[Page pictures and the text read from them]
--- START ---

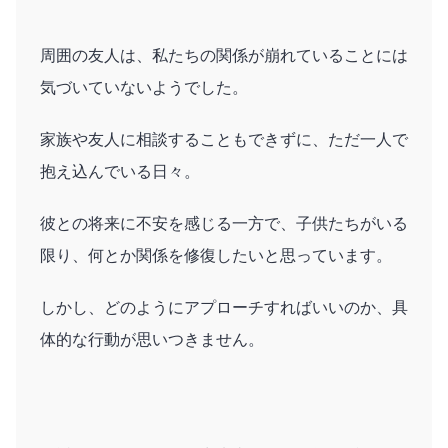
周囲の友人は、私たちの関係が崩れていることには
気づいていないようでした。
家族や友人に相談することもできずに、ただ一人で
抱え込んでいる日々。
彼との将来に不安を感じる一方で、子供たちがいる
限り、何とか関係を修復したいと思っています。
しかし、どのようにアプローチすればいいのか、具
体的な行動が思いつきません。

--- END ---

Try it. Copy all of the lines above word for word, leaving out the pictures.

Exercise result.
周囲の友人は、私たちの関係が崩れていることには
気づいていないようでした。
家族や友人に相談することもできずに、ただ一人で
抱え込んでいる日々。
彼との将来に不安を感じる一方で、子供たちがいる
限り、何とか関係を修復したいと思っています。
しかし、どのようにアプローチすればいいのか、具
体的な行動が思いつきません。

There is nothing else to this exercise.